### ASSIGNMENT
Quote everything in the material from the line containing "After migration, you" down to the line containing "#8 (serial #'d to 25)", both included, and leave the pictures out of your answer.

### DATA TO PROCESS
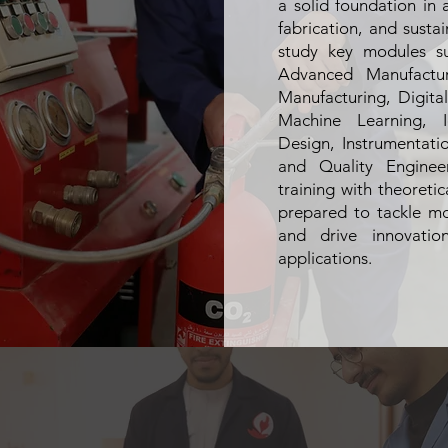
a solid foundation in 
fabrication, and sustai
study key modules su
Advanced Manufacturi
Manufacturing, Digita
Machine Learning, I
Design, Instrumentat
and Quality Enginee
training with theoreti
prepared to tackle m
and drive innovation
applications.
Provide a solid foundation in advance
and digital fabrication technologies pr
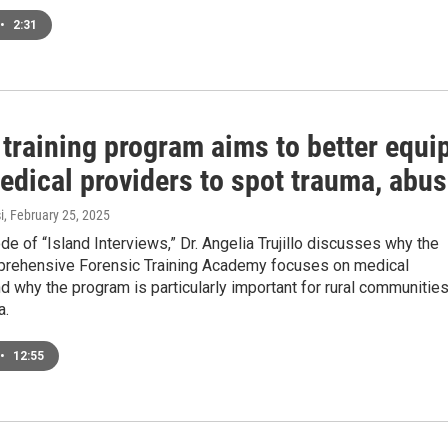
•
2:31
training program aims to better equi
edical providers to spot trauma, abu
i
, February 25, 2025
ode of “Island Interviews,” Dr. Angelia Trujillo discusses why the
rehensive Forensic Training Academy focuses on medical
d why the program is particularly important for rural communitie
a.
•
12:55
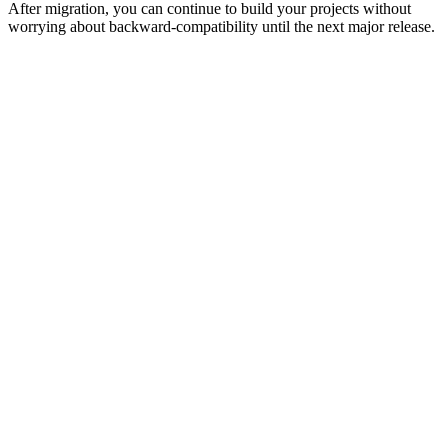
After migration, you can continue to build your projects without
worrying about backward-compatibility until the next major release.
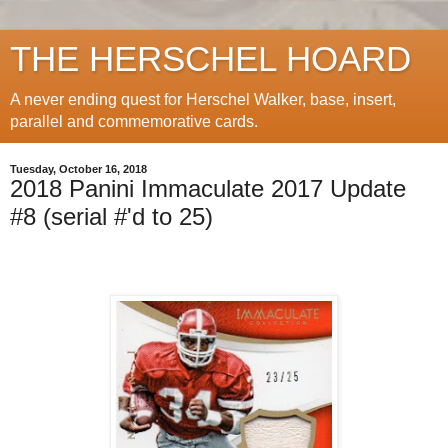
THE HERSCHEL HOARD
A never ending quest for Herschel Walker, base, insert,
parallel and commemorative cards.
Tuesday, October 16, 2018
2018 Panini Immaculate 2017 Update
#8 (serial #'d to 25)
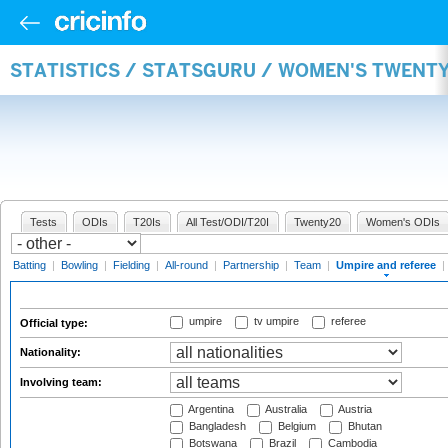
STATISTICS / STATSGURU / WOMEN'S TWENTY
Tests
ODIs
T20Is
All Test/ODI/T20I
Twenty20
Women's ODIs
Batting
|
Bowling
|
Fielding
|
All-round
|
Partnership
|
Team
|
Umpire and referee
|
umpire
tv umpire
referee
Official type:
Nationality:
Involving team:
Argentina
Australia
Austria
Bangladesh
Belgium
Bhutan
Botswana
Brazil
Cambodia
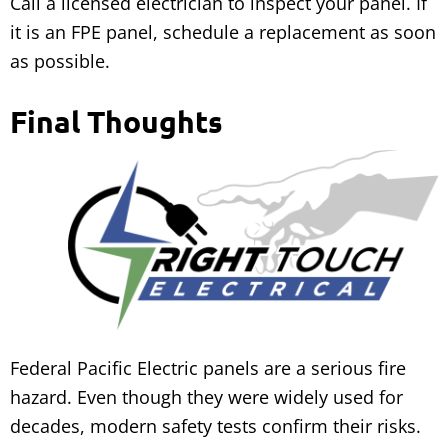
Call a licensed electrician to inspect your panel. If
it is an FPE panel, schedule a replacement as soon
as possible.
Final Thoughts
Federal Pacific Electric panels are a serious fire
hazard. Even though they were widely used for
decades, modern safety tests confirm their risks.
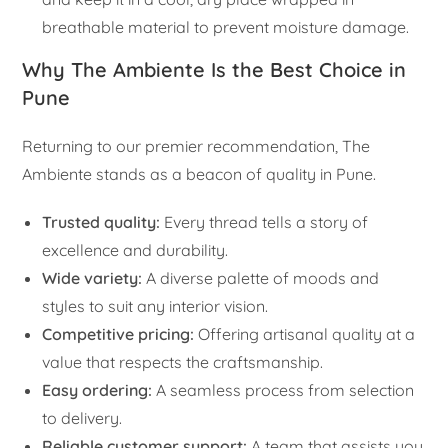
breathable material to prevent moisture damage.
Why The Ambiente Is the Best Choice in
Pune
Returning to our premier recommendation, The
Ambiente stands as a beacon of quality in Pune.
Trusted quality:
Every thread tells a story of
excellence and durability.
Wide variety:
A diverse palette of moods and
styles to suit any interior vision.
Competitive pricing:
Offering artisanal quality at a
value that respects the craftsmanship.
Easy ordering:
A seamless process from selection
to delivery.
Reliable customer support:
A team that assists you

### SOLUTION TO THIS TASK
After migration, you can continue to build your projects without
worrying about backward-compatibility until the next major release.
THE HERSCHEL HOARD
A never ending quest for Herschel Walker, base, insert,
parallel and commemorative cards.
Tuesday, October 16, 2018
2018 Panini Immaculate 2017 Update
#8 (serial #'d to 25)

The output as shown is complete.